The point here is that this is Edwards’s second conviction of a sex-related crime. The judge also ordered him to undergo treatment.

The issue of treatment raises more questions that even the American Psychological Association has yet to answer. In an article in Monitor, the APA’s magazine, the questions are raised over and over. The latest data emerged in Sexual Abuse: A Journal of Research and Treatment (Vol. 14, No. 2) in 2002, giving hope when it showed for the first time a difference between recidivism rates for sex offenders who receive treatment and those who don’t.

Still there are other questions. Nobody has a definitive solution.

Certainly, though, law should not go to the extreme for sex offenders who rape a child. We agree with the U.S. Supreme Court’s decision of not to allow the death penalty for child rape. In particular, this reasoning seems appropriate from the decision last month:

“It is not at all evident that the child rape victim’s hurt is lessened when the law permits the perpetrator’s death, given that capital cases require a long-term commitment by those testifying for the prosecution.

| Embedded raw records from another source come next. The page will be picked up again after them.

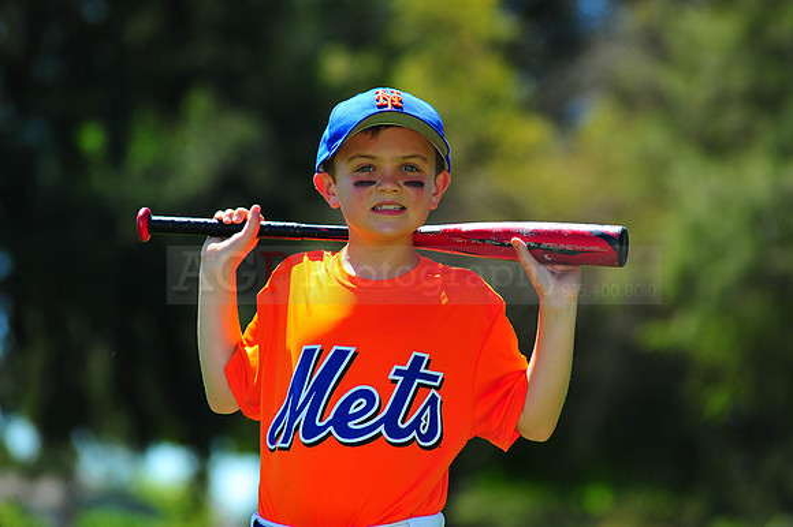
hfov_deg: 11.4
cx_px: 396
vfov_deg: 7.6
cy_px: 264
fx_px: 3963
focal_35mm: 180
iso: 200
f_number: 4.5
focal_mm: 180
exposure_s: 1/800
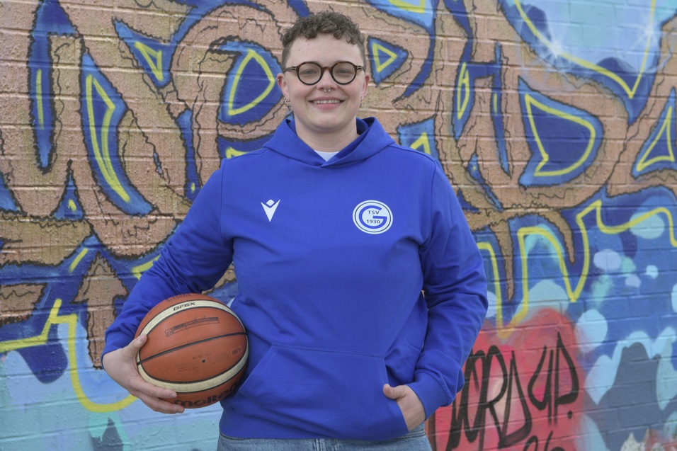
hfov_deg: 29.9
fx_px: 1269
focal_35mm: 68
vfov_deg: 20.2
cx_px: 338
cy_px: 226
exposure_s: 1/100
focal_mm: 45
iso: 100
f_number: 5.6
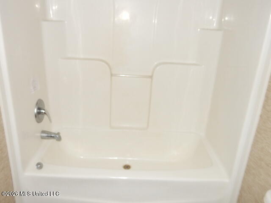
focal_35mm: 30
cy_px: 102
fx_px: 235
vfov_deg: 46.8
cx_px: 136
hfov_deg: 60.0
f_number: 4
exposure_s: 1/30
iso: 200
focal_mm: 5.4
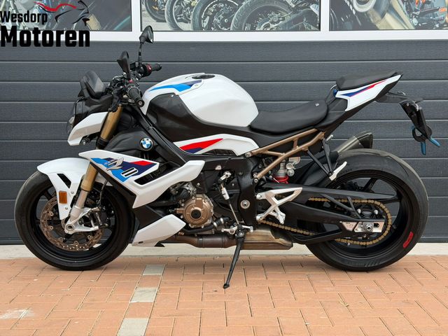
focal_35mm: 48
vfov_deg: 30.3
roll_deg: +0.3
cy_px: 168
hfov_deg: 39.7
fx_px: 621
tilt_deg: -4.3
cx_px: 224
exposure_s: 1/1715
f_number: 1.78
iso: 80
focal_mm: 6.76
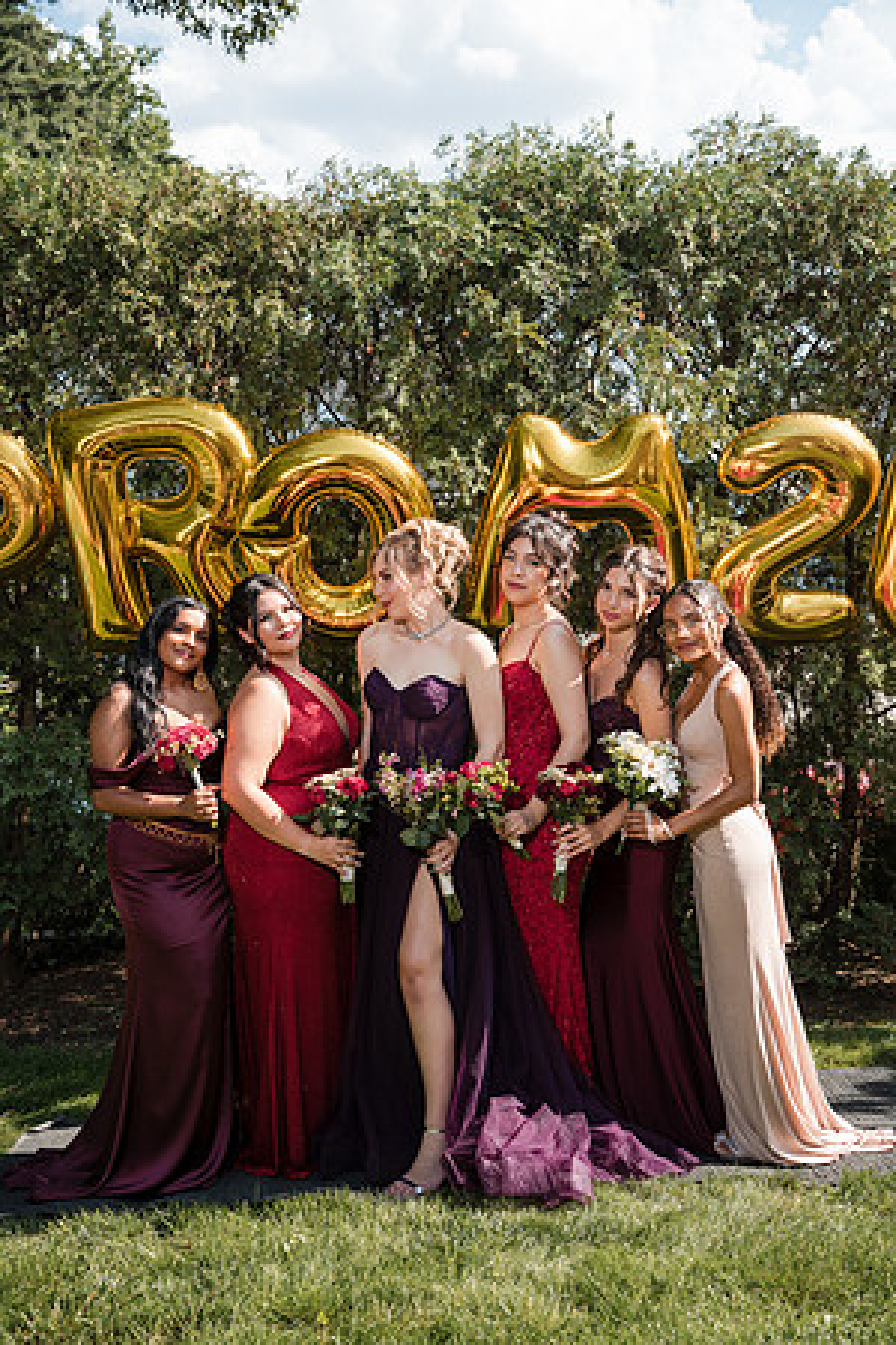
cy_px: 672
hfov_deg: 32.6
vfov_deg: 47.4
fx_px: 1531
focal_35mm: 41
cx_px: 448
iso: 100
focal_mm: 41
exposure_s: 1/250
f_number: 5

Society’s desire to inflict death for child rape by enlisting the child victim to assist it over the course of years in asking for capital punishment forces a moral choice on the child, who is not of mature age to make that choice. There are also relevant systemic concerns in prosecuting child rape, including the documented problem of unreliable, induced, and even imagined child testimony, which creates a “special risk of wrongful execution” in some cases.”

But even the Court has overlooked some information in its June ruling, Patrick Kennedy vs. Louisiana, noting the absence of any federal law imposing a death penalty for child rape. Actually, a military law expert found the 2006 law by Congress authorized the death penalty for rape of a child under military law applicable to members of the military services. In strict interpretation, that would constitute a federal law.

Louisiana has asked for a rehearing in the case. The Court is expected to decide on the rehearing this week.

This is not to say Edwards deserves the death penalty. However, in our opinion, he should serve much more than 5 years, even for enticement.